図6に示す制御装置は、上述の車速制御部11に替えて、車速制御部115Cを目標駆動力算出部15に有している。
【0074】
車速制御部115Cは、車速制御モードにおいては車速差解消値を算出する。車速制御部115Cが算出する車速差解消値は目標駆動力に代替可能な数値である。すなわち、車速制御部115Cは、通常走行モードにおいては、補正部15Bの処理で算出された目標駆動力を出力する。車速制御部115Cは、車速制御モードにおいては、補正部15Bの処理で算出された目標駆動力に替えて、車速差解消値を目標駆動力として出力する。したがって、目標スロットル開度算出部16は、車速制御モードにおいては、目標駆動力として算出された車速差解消値に基づいて目標スロットル開度を算出する。具体的には、目標スロットル開度算出部16は、目標駆動力として算出された車速差解消値を目標エンジントルク又は目標エンジン出力に換算し、換算した目標エンジントルク又は目標エンジン出力と、最終目標エンジン回転速度とに基づいて目標スロットル開度を算出する。
【0075】
車速制御部115Cによる車速差解消値の算出は、車速制御部11による車速差解消値の算出と同様に行うことができる。例えば、車速制御部115Cは、センサを通して検知する実車速が目標車速に一致するように、それらの差(以下、車速差)に基づいて車速差解消値を算出する。例えば、車速制御部115Cは、車速についてPID制御を実行して、車速差解消値を算出する。
【0076】
図7は本発明のさらに別の実施形態による制御装置の処理を示すブロック図である。
図7に示す制御装置は、上述の車速制御部11,115Cに替えて、車速制御部116Cを目標スロットル開度算出部16に有している。
【0077】
車速制御部116Cは、車速制御モードにおいては車速差解消値を算出する。車速制御部116Cが算出する車速差解消値は、スロットル開度算出部16Bが算出する目標スロットル開度に代替可能な数値である。すなわち、車速制御部116Cは、通常走行モードにおいてはスロットル開度算出部16Bの処理で算出された目標スロットル開度を出力する。車速制御部116Cは、車速制御モードにおいては車速差解消値を目標スロットル開度として算出する。制御装置は、車速制御モードにおいては、実際のスロットル開度が目標スロットル開度として出力された車速差解消値に一致するようにスロットルアクチュエータ23を駆動する。
【0078】
車速制御部116Cによる車速差解消値の算出は、車速制御部11,115Cによる車速差解消値の算出と同様に行うことができる。すなわち、車速制御部116Cは、センサを通して検知する実車速が目標車速に一致するように、それらの差(以下、車速差)に基づいて車速差解消値を算出する。

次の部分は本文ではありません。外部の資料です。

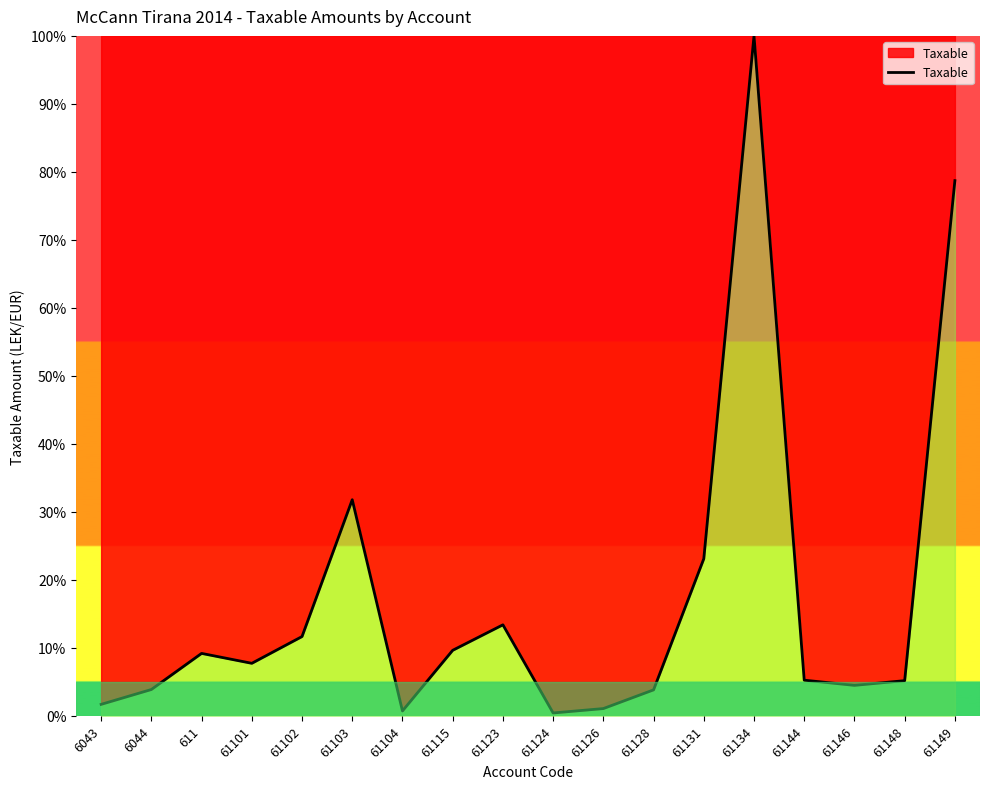

What is the change in value from 61128 to 61131?

+19.3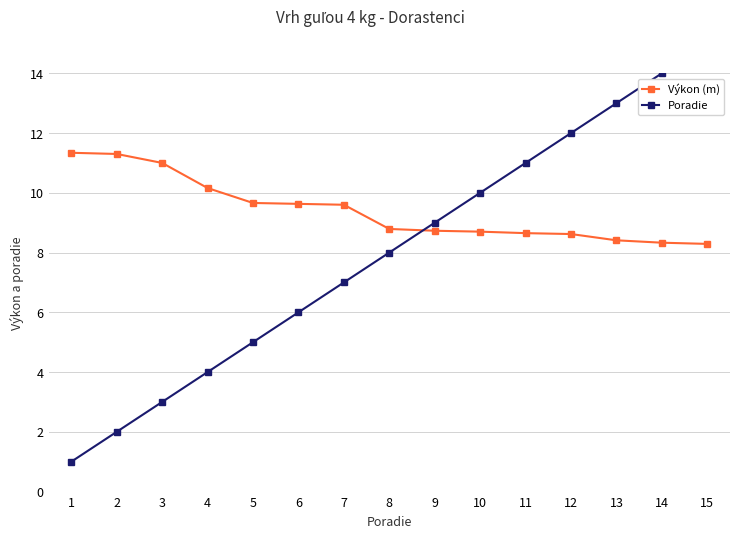

What is the smallest value displayed?

1.0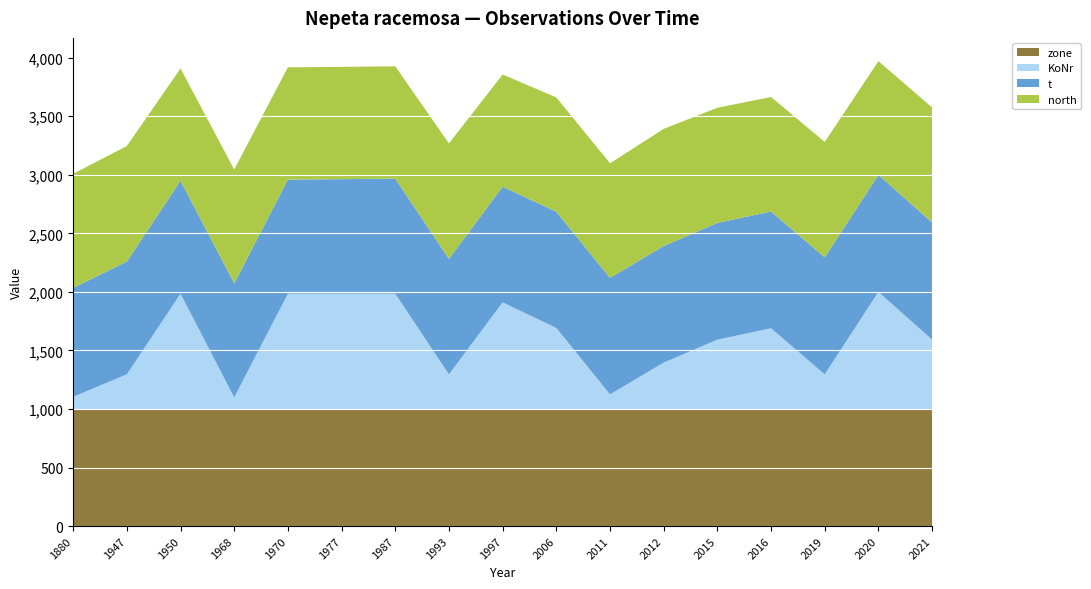

What is the total value across all series at 2016?

3664.3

例えば、車速制御部116Cは、車速についてPID制御を実行して、車速差解消値を算出する。
【0079】
なお、本発明は以上説明した実施形態に限られず、種々の変更が可能である。
【0080】
例えば、制御装置10は、回転速度補正と駆動力補正の双方を行うことが可能であった。しかしながら、制御装置10は、回転速度補正と駆動力補正の一方のみが可能であってもよい。また、制御装置10は、このような回転速度補正と駆動力補正の双方を行えなくてもよい。すなわち、目標駆動力算出部15は必ずしも補正部15Bを含んでいなくてもよい。また、目標エンジン回転速度算出部12は必ずしも補正部12Bを含んでいなくてもよい。
【0081】
また、以上の説明では、目標駆動力と基準目標駆動力は、目標とする後輪8の出力又は後輪8のトルクであった。しかしながら、これらは、目標とするエンジン出力やエンジントルクであってもよい。
【0082】
また、以上の説明では、補正部12Bが出力する目標エンジン回転速度を最終目標エンジン回転速度と称していたが、最終目標エンジン回転速度がさらに補正され、その補正後の目標エンジン回転速度に基づいて、目標変速比等が算出されてもよい。